George Downing

Biographical details
- Born: May 30, 1897 Fayette County, Kentucky, U.S.
- Died: May 9, 1973 (aged 75) Lexington, Kentucky, U.S.

Playing career

Football
- 1917: Kentucky

Coaching career (HC unless noted)

Football
- 1923: Tusculum
- 1924–1935: Morehead State

Basketball
- 1923–1924: Tusculum
- 1929–1936: Morehead State

Baseball
- 1927–1936: Morehead State

Administrative career (AD unless noted)
- 1926–1936: Morehead State

Head coaching record
- Overall: 29–37–3 (football) 38–20 (baseball)

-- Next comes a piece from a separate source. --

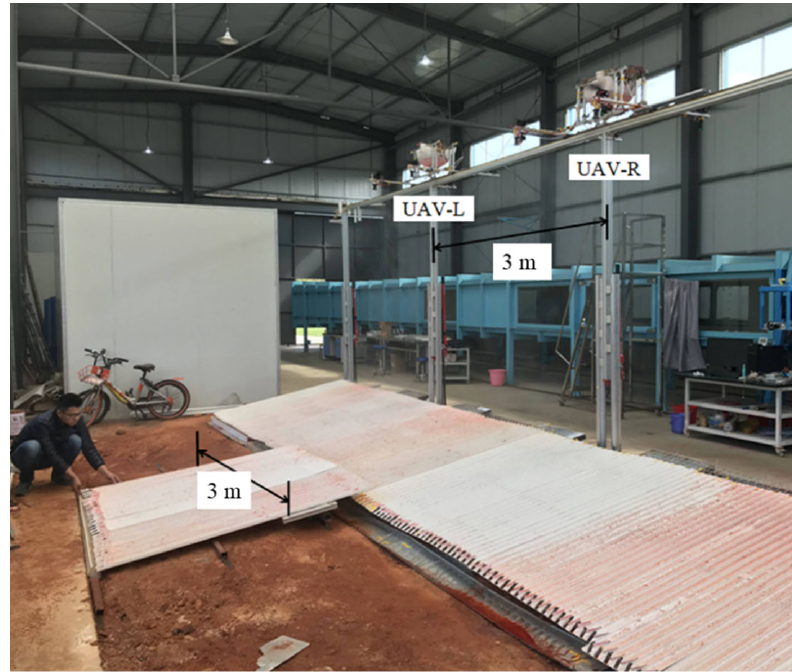
Figure 9. Illustration of droplet collection area.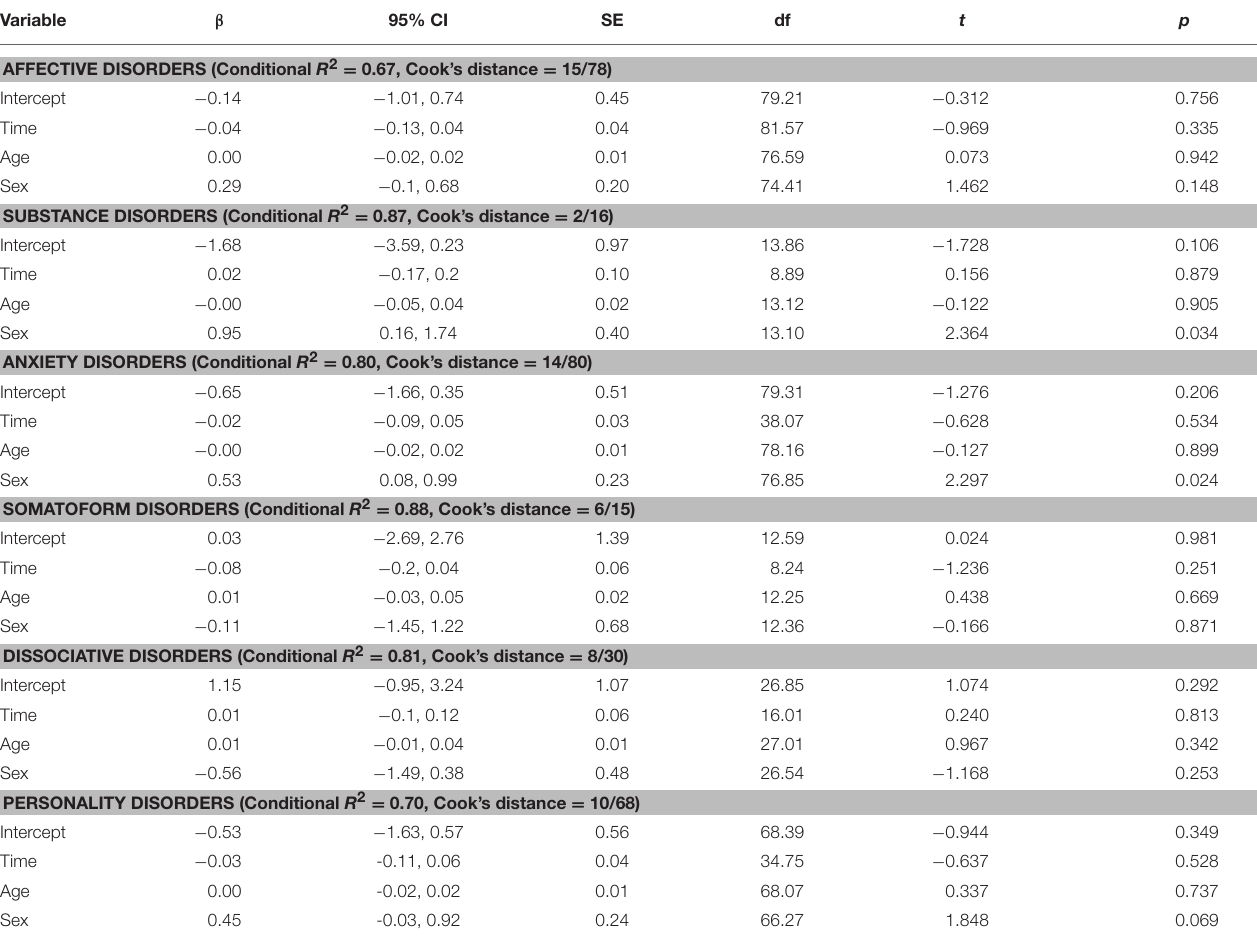
TABLE 3 | Results of linear mixed effect models on the 18-month course of functional impairment across WHODAS II domains of outpatient and daycare patients ( N = 155). Variable β 95% CI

= George Downing (coach) =

American sports coach (1897–1973)

George Dewey Downing (May 30, 1897 – May 9, 1973) was an American football, basketball and baseball coach. He served as the head football coach at Tusculum College—now known as Tusculum University—Tusculum, Tennessee and Morehead State University in Morehead, Kentucky from 1927 to 1935, compiling a career college football coaching record of 29–37–3. Downing was the head basketball coach as Tusculum in 1923–24 and at Morehead State from 1929 to 1936. He was also the head baseball coach at Morehead State from 1927 to 1936, tallying a mark of 38–20.